Continuous Tabular Benchmarking module

causalai.benchmark.tabular.continuous

This is the benchmarking module for continuous tabular data. This module supports methods that evaluates causal discovery algorithms against various challenges, such as their sample complexity, variable complexity, etc. Users can use either synthetically generated data, or provide their own data for benchmarking.

The default evaluation metrics supported by this module are Precision, Recall, F1 Score, and Time Taken by the algorithm. There is also an option for users to include their own custom metrics when calling the benchmarking module.
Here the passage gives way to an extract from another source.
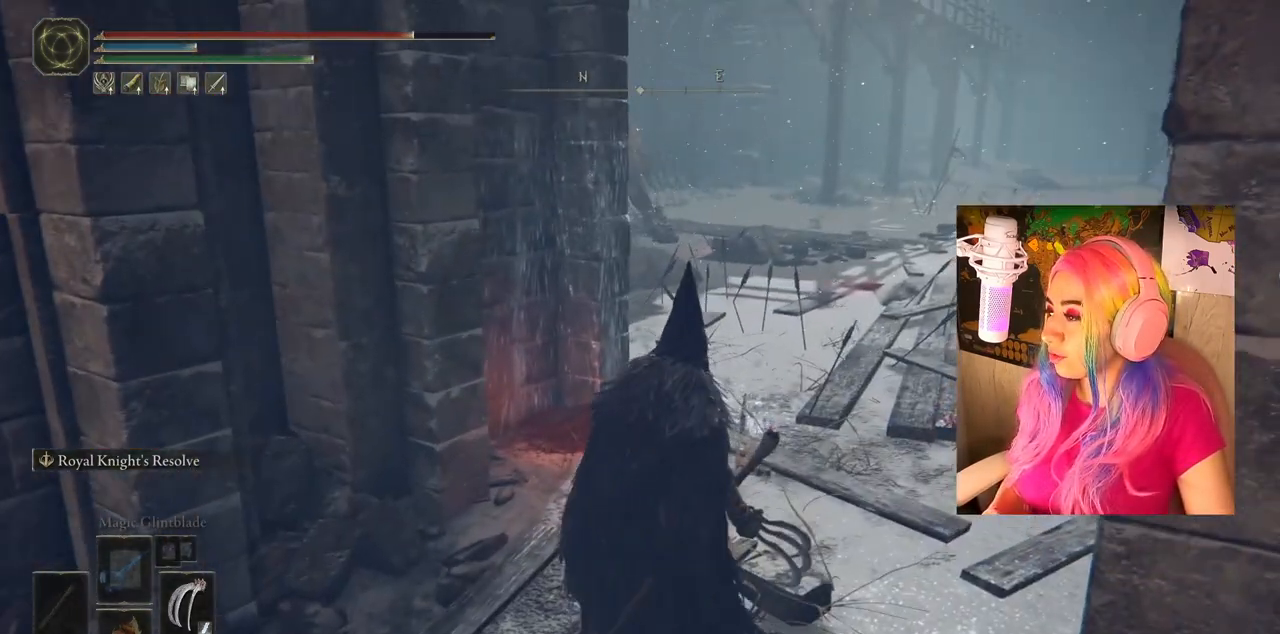
{"buttons": [], "left_stick": "up-right", "right_stick": "left", "events": [[167, "left_stick", "up-right"], [333, "right_stick", "left"]]}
We provide support for a default set of causal discovery algorithms. Users also have the option to include their own algorithm when calling the benchmarking module.

Data:

1. Synthetic data: this module randomly generates both the causal graph (and the corresponding structural equation model) and the data associated with it. This module supports several benchmarking methods which evaluate causasl discovery algorithms on various aspects such as sample complexity, variable complexity, graph sparsity, etc. Depending on what is being evaluated, the corresponding method generates the graphs and data accordingly. Synthetic data evaluation serves two purposes:

compare the performance of each causal discovery algorithm across different values of a variant (e.g. increasing number of sample),

compare the performance of different causal discovery algorithms for any on given value of a variant.
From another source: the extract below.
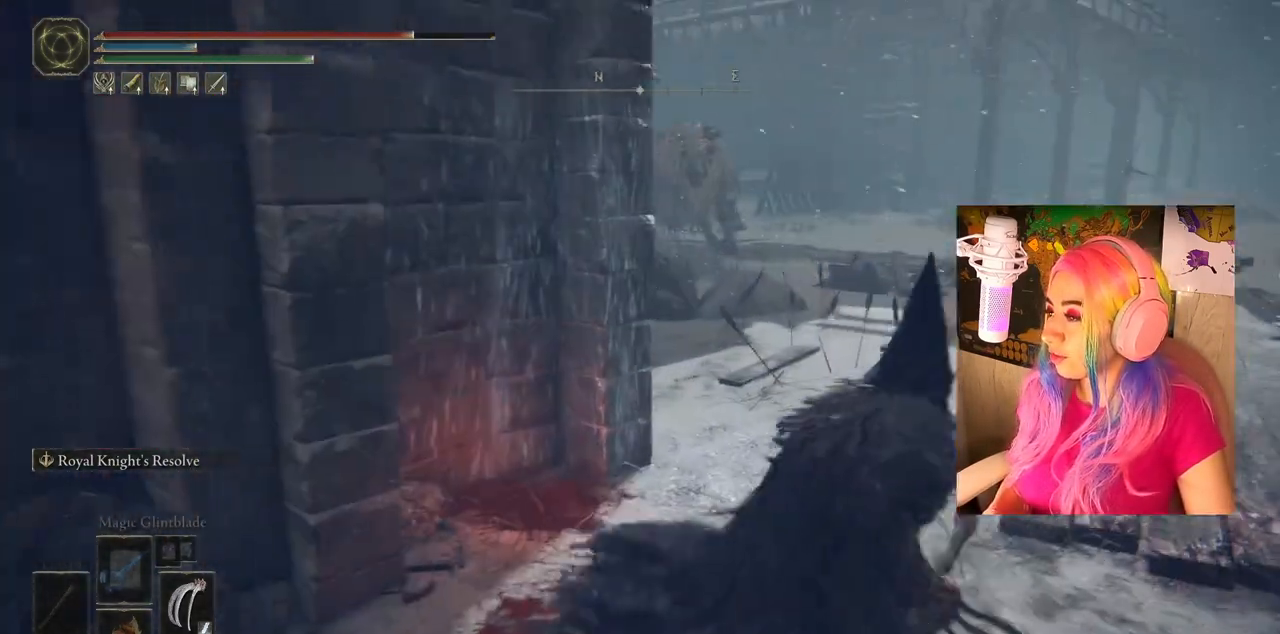
{"buttons": [], "left_stick": "up-right", "right_stick": "center", "events": [[50, "right_stick", "center"]]}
2. User provided data: In this case, since the data is fixed, this module helps evaluate the performance of one or more causal discovery algorithms on user provided data. Since the data is not synthetically generated, in order to compute the evaluation metrics such as Precision/Recall, we need the ground truth causal graph. Therefore, the user provided data accepted by this module must contain this information. Specifically, the data must be a list of tuples, where each tuple contains the triplet (data_array, var_names, graph_gt), where data_array is a 2D Numpy data array of shape (samples x variables), var_names is a list of variable names, and graph_gt is the ground truth causal graph in the form of a Python dictionary, where keys are the variable names, and the corresponding values are a list of parent names.

class causalai.benchmark.tabular.continuous.BenchmarkContinuousTabular(algo_dict: Dict | None = None, kargs_dict: Dict | None = None, num_exp: int = 20, custom_metric_dict: Dict | None = {}, **kargs)

Continuous tabular data benchmarking module. This class inherits the methods and variables from BenchmarkTabularBase and BenchmarkContinuousTabularBase, and defines benchmarking methods that evaluates causal discovery algorithms against various challenges, such as their sample complexity, variable complexity, etc.
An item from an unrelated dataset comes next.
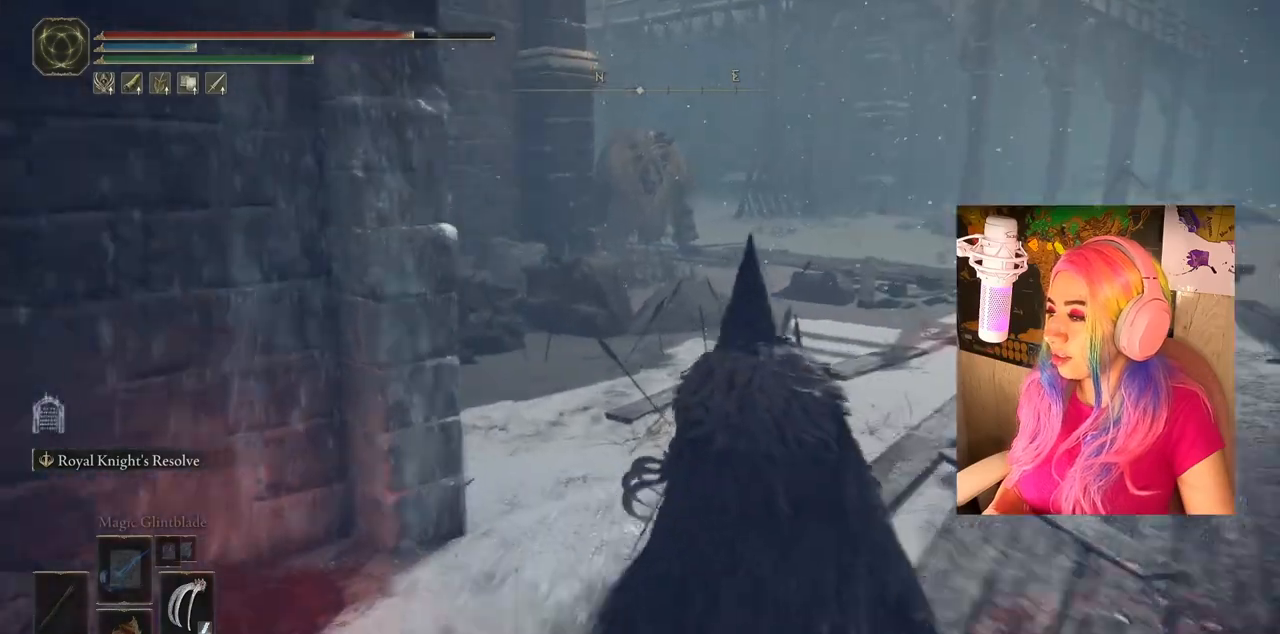
{"buttons": ["R3"], "left_stick": "center", "right_stick": "center", "events": [[250, "left_stick", "up"], [433, "R3", "down"], [467, "left_stick", "center"]]}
__init__(algo_dict: Dict | None = None, kargs_dict: Dict | None = None, num_exp: int = 20, custom_metric_dict: Dict | None = {}, **kargs)

Continuous tabular data benchmarking module

Parameters:

algo_dict (Dict) --
A Python dictionary where keys are names of causal discovery algorithms, and values are the unistantiated class objects for the corresponding algorithm. Note that this class must be inherited from the BaseTabularAlgoFull class that can be found in causalai.models.tabular.base. Crucially, this class constructor must take a TabularData object (found in causalai.data.tabular) as input, and should have a run method which performs the causal discovery and returns a Python dictionary. The keys of this dictionary should be of the form:

{
var_name1: {'parents': [par(var_name1)]}, var_name2: {'parents': [par(var_name2)]}

}

where par(.) denotes the parent variable name of the argument variable name.
kargs_dict (Dict) -- A Python dictionary where keys are names of causal discovery algorithms (same as algo_dict), and the corresponding values contain any arguments to be passed to the run method of the class object specified in algo_dict.
num_exp (int) -- The number of independent runs to perform per experiment, each with a different random seed. A different random seed generates a different synthetic graph and data for any given configuration. Note that for use provided data, num_exp is not used.
custom_metric_dict (Dict) -- A Python dictionary for specifying custom metrics in addition to the default evaluation metrics calculated for each experiment (precision, recall, F1 score, and time taken). The keys of this dictionary are the names of the user specified metrics, and the corresponding values are callable functions that take as input (graph_est, graph_gt). Here graph_est and graph_gt are the estimated and ground truth causal graph. These graphs are specified as Python Dictionaries, where keys are the children names, and the corresponding values are lists of parent variable names.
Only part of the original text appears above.